Entre fevereiro de 2009 e novembro de 2011, o Programa Luz na Amazônia atendeu as comunidades ribeirinhas de Santa Maria, São Pedro e Espírito Santo (Município de Acará), comunidade do Furo do Aurá (Município de Belém) e comunidade de Itaperuçú (Município de Bujaru). Esse programa é uma parceria entre a Sociedade Bíblica do Brasil (SBB) e a Universidade Federal do Pará (UFPA), que disponibiliza atendimento de voluntários docentes e discentes de diversas áreas, com o objetivo de realizar ações socioassistenciais em vilas e comunidades localizadas às margens dos rios, furos e igarapés, no Estado do Pará.

A estratégia de trabalho adotada pelo Programa Luz na Amazônia foi identificar comunidades ribeirinhas que mais necessitavam de assistência, desenvolvendo várias ações sociais, de promoção da saúde e prevenção de doenças. Foi realizado cadastro prévio de todas as famílias em cada comunidade atendida e incentivada a escolha de um líder comunitário, caso esse não existisse. Todas as famílias cadastradas foram atendidas (aproximadamente 15 a cada mês) durante as duas visitas mensais realizadas em cada comunidade. As primeiras visitas mensais foram destinadas às ações de promoção de saúde e coleta de materiais biológicos para os exames laboratoriais. As segundas visitas mensais foram voltadas ao atendimento médico, odontológico e farmacêutico, auxiliados pelos resultados dos exames laboratoriais previamente realizados.

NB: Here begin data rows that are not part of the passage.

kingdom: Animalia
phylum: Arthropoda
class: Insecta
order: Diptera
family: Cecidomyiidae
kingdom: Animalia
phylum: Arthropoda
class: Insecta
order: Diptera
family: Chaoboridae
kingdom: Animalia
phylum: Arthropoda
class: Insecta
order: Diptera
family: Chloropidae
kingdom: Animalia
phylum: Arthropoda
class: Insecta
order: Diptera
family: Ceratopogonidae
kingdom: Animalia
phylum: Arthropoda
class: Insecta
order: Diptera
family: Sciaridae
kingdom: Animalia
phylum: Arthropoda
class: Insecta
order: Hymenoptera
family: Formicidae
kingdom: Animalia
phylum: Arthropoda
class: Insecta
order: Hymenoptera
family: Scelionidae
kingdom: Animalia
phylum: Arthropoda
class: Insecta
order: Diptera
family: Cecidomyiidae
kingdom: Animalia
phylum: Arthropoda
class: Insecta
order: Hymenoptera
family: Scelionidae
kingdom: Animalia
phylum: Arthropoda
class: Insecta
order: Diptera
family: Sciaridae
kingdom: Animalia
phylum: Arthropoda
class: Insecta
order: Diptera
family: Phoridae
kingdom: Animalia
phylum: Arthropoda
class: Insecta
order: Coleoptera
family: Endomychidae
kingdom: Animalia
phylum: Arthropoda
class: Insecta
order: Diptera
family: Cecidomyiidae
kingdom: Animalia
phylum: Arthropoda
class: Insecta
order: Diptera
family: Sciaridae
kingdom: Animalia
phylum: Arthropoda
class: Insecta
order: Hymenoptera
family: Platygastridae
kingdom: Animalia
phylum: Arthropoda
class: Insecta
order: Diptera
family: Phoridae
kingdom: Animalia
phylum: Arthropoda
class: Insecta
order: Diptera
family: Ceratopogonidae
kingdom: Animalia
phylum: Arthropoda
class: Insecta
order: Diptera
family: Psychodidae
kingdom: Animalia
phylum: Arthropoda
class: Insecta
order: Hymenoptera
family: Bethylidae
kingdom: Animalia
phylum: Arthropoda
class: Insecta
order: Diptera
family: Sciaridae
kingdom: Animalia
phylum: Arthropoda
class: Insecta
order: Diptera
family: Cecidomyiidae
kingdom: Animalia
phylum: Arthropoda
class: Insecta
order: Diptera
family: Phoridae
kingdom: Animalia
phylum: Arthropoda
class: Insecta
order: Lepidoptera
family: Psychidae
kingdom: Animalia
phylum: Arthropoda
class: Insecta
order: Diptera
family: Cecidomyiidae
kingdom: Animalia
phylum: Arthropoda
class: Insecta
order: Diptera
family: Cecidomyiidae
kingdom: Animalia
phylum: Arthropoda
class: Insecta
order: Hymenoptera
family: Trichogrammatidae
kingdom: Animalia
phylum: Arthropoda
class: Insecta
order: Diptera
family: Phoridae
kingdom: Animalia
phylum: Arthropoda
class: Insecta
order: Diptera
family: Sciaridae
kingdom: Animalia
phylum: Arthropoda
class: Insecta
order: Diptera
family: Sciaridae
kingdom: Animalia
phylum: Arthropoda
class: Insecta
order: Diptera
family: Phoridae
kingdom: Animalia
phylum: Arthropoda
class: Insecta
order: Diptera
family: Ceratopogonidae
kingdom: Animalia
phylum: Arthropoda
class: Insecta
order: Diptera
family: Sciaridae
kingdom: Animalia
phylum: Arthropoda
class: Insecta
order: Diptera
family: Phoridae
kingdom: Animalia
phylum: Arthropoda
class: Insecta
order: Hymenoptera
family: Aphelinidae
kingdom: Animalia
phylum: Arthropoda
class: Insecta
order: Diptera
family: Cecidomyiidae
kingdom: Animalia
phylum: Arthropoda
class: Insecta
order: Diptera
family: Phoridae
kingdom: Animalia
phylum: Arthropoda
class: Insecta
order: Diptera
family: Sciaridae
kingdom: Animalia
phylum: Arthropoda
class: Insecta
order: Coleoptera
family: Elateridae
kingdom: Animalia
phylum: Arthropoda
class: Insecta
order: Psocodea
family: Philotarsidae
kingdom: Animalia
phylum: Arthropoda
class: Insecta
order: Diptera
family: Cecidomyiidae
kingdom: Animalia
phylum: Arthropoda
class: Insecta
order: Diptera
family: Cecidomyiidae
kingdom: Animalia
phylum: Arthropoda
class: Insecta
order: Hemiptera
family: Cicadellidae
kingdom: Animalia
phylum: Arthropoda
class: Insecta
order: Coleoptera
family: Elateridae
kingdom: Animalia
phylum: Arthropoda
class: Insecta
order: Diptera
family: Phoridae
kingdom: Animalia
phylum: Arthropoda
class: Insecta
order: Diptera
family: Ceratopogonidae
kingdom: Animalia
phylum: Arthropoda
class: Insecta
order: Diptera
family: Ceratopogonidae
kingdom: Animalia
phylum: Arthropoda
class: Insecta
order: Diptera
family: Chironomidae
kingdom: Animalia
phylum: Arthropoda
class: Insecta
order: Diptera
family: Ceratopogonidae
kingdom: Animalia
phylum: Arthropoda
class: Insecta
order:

Para o objetivo específico deste trabalho, foram realizados orientações e aconselhamentos, coletivos e individuais, quanto aos fatores associados e quanto às formas de prevenção das infecções sexualmente transmissíveis (IST) e do CCU. Paralelamente, foi disponibilizado o exame preventivo do câncer de colo do útero (PCCU) às mulheres que nunca o tinham realizado ou o tinham feito há um ano ou mais, com relato de tratamento, dentre vários outros exames de rotina.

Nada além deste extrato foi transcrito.